Expanded Indian-Language Data Set Mitigates Hate Speech Online in India, Elsewhere

The open-source index, built by Mozilla Data Futures Lab grantee Tattle, powers a browser extension that automatically identifies and redacts hateful words

(INDIA | APRIL 25, 2024) -- India-based organization Tattle has released an expanded data set on gendered abuse in Indian languages, meant as a resource for people and digital tools to better identify and mitigate hateful content online. Tattle is a community of technologists, researchers, and artists working towards a healthier online information ecosystem in India.

Originally built in 2022, the data set — which powers the browser extension Uli — now features more than 600 entries across the Hindi, Tamil, Malayalam and Indian English languages. Crucially, it now also includes metadata for each entry. This context allows Uli to better understand if and how hate speech is taking place online.

The data set is available here. Read more about Tattle here.

The Uli browser plugin redacts slurs and abusive content, and enables archiving of problematic content, to collectively push back against online gender-based violence. It allows users to automatically blur offensive words; hide problematic posts in news feeds; and capture offensive tweets. The datasets driving the plugin are also used by Trust & Safety teams to detect harmful content in Indian languages.

The data set has been built over two years. Through synchronous online sessions, researchers, activists, and feminist partner organizations have annotated the dataset, providing crucial context on the meaning, usage, and severity of the crowdsourced slurs in Indian languages.

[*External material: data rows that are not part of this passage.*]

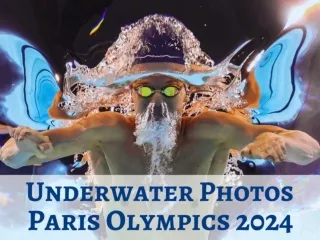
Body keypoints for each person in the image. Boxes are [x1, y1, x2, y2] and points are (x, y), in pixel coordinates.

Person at [0, 61, 319, 175]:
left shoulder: (211, 129)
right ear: (130, 95)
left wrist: (278, 142)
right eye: (144, 91)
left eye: (168, 92)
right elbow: (12, 158)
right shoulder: (107, 130)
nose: (155, 100)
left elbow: (310, 150)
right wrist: (25, 145)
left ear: (185, 96)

Says Tarunima Prabhakar, lead researcher at Tattle: “Data sets like this are essential to a civil, inclusive internet. They power essential content moderation and safety tools, protecting marginalized communities and mitigating harassment and other harms online. Currently, the Uli data set is one of the most comprehensive, open-source lists for Indian-language content and is critical for ongoing work in AI safety.”

Data sets like this are essential to a civil, inclusive internet.

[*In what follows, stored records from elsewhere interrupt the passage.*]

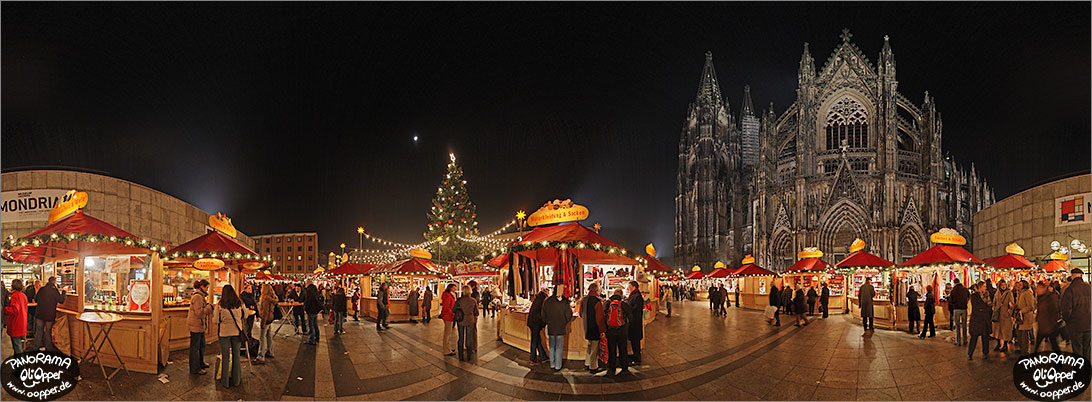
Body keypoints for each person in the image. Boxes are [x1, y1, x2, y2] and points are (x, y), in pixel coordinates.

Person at [217, 285, 246, 387]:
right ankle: (237, 380)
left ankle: (225, 382)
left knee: (225, 357)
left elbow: (215, 320)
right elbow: (245, 315)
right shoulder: (239, 303)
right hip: (237, 333)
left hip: (224, 333)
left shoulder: (220, 304)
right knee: (236, 356)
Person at [1060, 268, 1090, 361]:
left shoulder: (1070, 290)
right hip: (1089, 324)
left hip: (1076, 324)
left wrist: (1068, 320)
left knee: (1077, 349)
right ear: (1081, 276)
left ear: (1072, 277)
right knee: (1087, 349)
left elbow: (1066, 309)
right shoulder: (1089, 288)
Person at [541, 284, 573, 371]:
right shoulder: (565, 301)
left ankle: (552, 364)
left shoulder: (547, 301)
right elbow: (569, 315)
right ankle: (558, 366)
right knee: (559, 347)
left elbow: (543, 316)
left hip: (551, 327)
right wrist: (564, 322)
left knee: (551, 346)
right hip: (561, 327)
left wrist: (548, 322)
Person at [186, 279, 213, 374]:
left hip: (199, 325)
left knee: (201, 345)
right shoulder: (197, 297)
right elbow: (199, 313)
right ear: (202, 287)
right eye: (207, 287)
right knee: (195, 348)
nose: (208, 289)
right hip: (195, 325)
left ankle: (201, 363)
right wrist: (209, 307)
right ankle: (195, 368)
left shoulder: (201, 296)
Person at [33, 276, 66, 352]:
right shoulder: (55, 291)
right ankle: (48, 349)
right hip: (50, 314)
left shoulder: (42, 289)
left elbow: (36, 299)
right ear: (54, 282)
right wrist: (64, 293)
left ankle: (36, 348)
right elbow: (61, 301)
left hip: (40, 313)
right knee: (48, 331)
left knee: (39, 331)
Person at [605, 288, 630, 376]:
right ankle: (624, 367)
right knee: (623, 349)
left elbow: (604, 315)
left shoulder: (607, 303)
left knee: (612, 349)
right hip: (622, 330)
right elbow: (630, 316)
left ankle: (612, 367)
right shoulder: (623, 304)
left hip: (610, 331)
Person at [581, 283, 605, 374]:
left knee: (589, 346)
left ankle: (587, 364)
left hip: (586, 327)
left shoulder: (584, 300)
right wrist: (602, 330)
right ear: (596, 290)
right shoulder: (597, 301)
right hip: (594, 327)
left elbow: (580, 313)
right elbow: (600, 318)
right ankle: (593, 367)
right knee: (595, 348)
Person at [254, 283, 279, 364]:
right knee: (268, 336)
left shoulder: (265, 298)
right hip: (270, 318)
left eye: (262, 288)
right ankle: (270, 351)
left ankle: (261, 356)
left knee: (262, 337)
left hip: (266, 319)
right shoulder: (273, 298)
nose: (261, 289)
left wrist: (262, 323)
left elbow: (265, 312)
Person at [1033, 281, 1061, 353]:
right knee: (1040, 345)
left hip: (1049, 326)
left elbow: (1055, 310)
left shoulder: (1049, 298)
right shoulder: (1041, 298)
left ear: (1043, 289)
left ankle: (1059, 362)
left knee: (1054, 345)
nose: (1036, 290)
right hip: (1043, 325)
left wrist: (1052, 322)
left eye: (1038, 288)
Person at [967, 282, 992, 360]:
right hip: (977, 319)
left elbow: (989, 307)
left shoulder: (987, 295)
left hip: (985, 319)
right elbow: (977, 307)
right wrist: (984, 308)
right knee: (974, 337)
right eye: (984, 286)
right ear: (979, 287)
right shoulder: (974, 296)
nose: (985, 288)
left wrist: (985, 308)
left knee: (985, 337)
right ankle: (970, 353)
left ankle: (986, 352)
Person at [454, 285, 479, 361]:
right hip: (470, 320)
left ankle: (461, 355)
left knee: (461, 338)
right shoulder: (473, 300)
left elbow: (453, 310)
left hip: (460, 320)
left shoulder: (459, 300)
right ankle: (469, 355)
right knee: (469, 338)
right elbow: (476, 312)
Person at [4, 279, 28, 355]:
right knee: (18, 345)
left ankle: (20, 365)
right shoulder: (23, 295)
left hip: (16, 323)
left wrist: (5, 309)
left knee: (17, 347)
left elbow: (14, 310)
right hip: (22, 322)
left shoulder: (15, 295)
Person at [625, 281, 647, 364]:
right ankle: (635, 357)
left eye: (629, 286)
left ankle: (637, 358)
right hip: (634, 322)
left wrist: (627, 307)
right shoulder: (635, 295)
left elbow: (636, 309)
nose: (628, 288)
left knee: (635, 341)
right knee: (634, 341)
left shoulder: (637, 296)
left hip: (635, 323)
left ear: (634, 286)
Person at [526, 289, 548, 365]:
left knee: (537, 340)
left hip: (532, 322)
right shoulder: (543, 300)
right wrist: (543, 324)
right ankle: (532, 359)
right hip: (536, 323)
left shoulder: (537, 299)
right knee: (534, 341)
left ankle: (543, 357)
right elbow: (543, 314)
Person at [991, 279, 1014, 352]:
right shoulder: (997, 293)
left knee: (1005, 331)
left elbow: (1011, 303)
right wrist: (994, 308)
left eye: (1004, 285)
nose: (1003, 286)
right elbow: (994, 302)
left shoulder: (1009, 293)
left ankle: (1005, 345)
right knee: (997, 330)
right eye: (1002, 285)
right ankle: (998, 344)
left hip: (1005, 315)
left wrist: (1009, 312)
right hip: (998, 315)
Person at [1014, 280, 1036, 354]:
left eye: (1020, 284)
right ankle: (1021, 349)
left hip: (1026, 318)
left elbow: (1031, 306)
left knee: (1024, 336)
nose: (1019, 286)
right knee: (1019, 334)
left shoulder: (1028, 293)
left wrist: (1021, 311)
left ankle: (1025, 351)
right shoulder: (1019, 293)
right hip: (1019, 317)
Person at [949, 278, 970, 346]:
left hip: (956, 309)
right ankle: (965, 340)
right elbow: (969, 297)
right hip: (964, 308)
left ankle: (958, 341)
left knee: (957, 325)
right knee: (964, 325)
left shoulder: (953, 290)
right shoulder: (965, 289)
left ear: (954, 283)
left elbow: (951, 300)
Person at [440, 284, 458, 356]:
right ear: (450, 288)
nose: (455, 289)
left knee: (448, 333)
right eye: (453, 288)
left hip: (449, 316)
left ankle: (448, 348)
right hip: (448, 316)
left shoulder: (451, 295)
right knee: (447, 334)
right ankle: (446, 350)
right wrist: (451, 313)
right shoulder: (448, 296)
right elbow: (446, 307)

Tarunima Prabhakar, Tattle

Dharini Priscilla, an annotator for the Tamil list in the dataset, reflected on the importance of South Asian annotators in understanding not just the language but also the political, religious and cultural undertones: “In Tamil, there are so many slurs that change even from one city to another. You don’t see that so much in English. It is broader.”

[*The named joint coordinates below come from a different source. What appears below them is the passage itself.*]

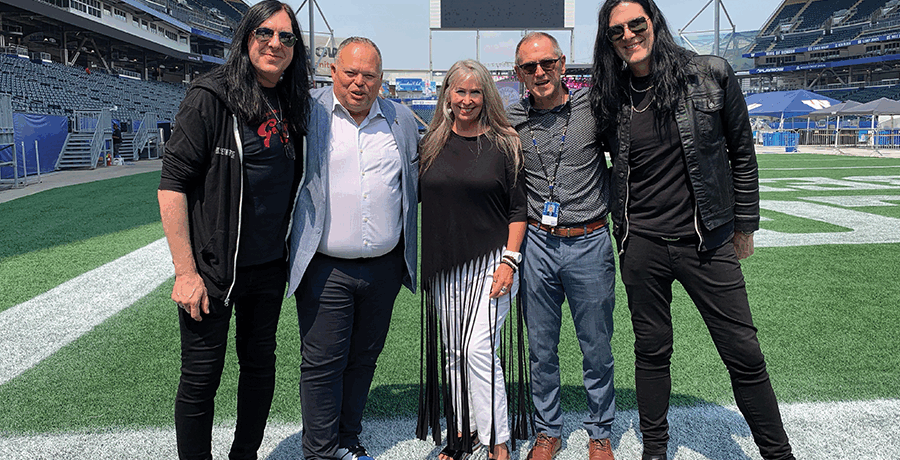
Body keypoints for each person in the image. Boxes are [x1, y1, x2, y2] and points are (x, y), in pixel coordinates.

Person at [590, 1, 796, 460]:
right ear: (609, 40)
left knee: (744, 353)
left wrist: (745, 226)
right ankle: (655, 451)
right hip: (641, 243)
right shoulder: (611, 94)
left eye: (636, 24)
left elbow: (743, 155)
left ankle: (778, 454)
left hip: (707, 241)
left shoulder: (710, 74)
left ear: (654, 23)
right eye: (617, 31)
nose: (628, 36)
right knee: (651, 352)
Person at [157, 1, 310, 458]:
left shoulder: (292, 102)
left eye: (286, 37)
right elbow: (172, 185)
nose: (275, 44)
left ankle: (244, 455)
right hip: (212, 269)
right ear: (246, 38)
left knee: (259, 368)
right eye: (265, 33)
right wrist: (185, 272)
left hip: (268, 267)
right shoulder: (210, 96)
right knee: (201, 377)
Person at [285, 37, 419, 460]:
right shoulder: (307, 111)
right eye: (351, 73)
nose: (359, 83)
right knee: (322, 364)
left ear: (381, 79)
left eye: (369, 75)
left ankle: (346, 438)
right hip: (325, 267)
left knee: (364, 358)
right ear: (333, 72)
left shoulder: (401, 119)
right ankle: (319, 452)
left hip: (384, 268)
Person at [506, 32, 617, 460]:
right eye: (529, 67)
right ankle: (547, 430)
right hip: (537, 243)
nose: (540, 72)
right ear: (519, 73)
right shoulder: (511, 118)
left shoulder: (593, 108)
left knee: (597, 347)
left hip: (590, 240)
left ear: (563, 64)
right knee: (541, 348)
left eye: (547, 63)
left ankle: (600, 431)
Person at [416, 59, 527, 460]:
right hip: (444, 265)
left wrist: (509, 262)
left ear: (486, 96)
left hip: (491, 263)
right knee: (454, 353)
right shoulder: (430, 143)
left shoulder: (505, 143)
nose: (466, 99)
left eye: (475, 92)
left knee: (478, 349)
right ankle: (464, 430)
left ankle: (498, 440)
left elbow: (518, 209)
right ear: (447, 94)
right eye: (459, 91)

Tattle is a member of the 2023 Data Futures Lab cohort, alongside four other projects building data sets for the public good. The Data Futures Lab is an experimental space for instigating new approaches to data stewardship challenges. It provides funding, scaffolding for collaboration, convening around emerging ideas, and a place to workshop approaches to data stewardship which give greater control and agency to people.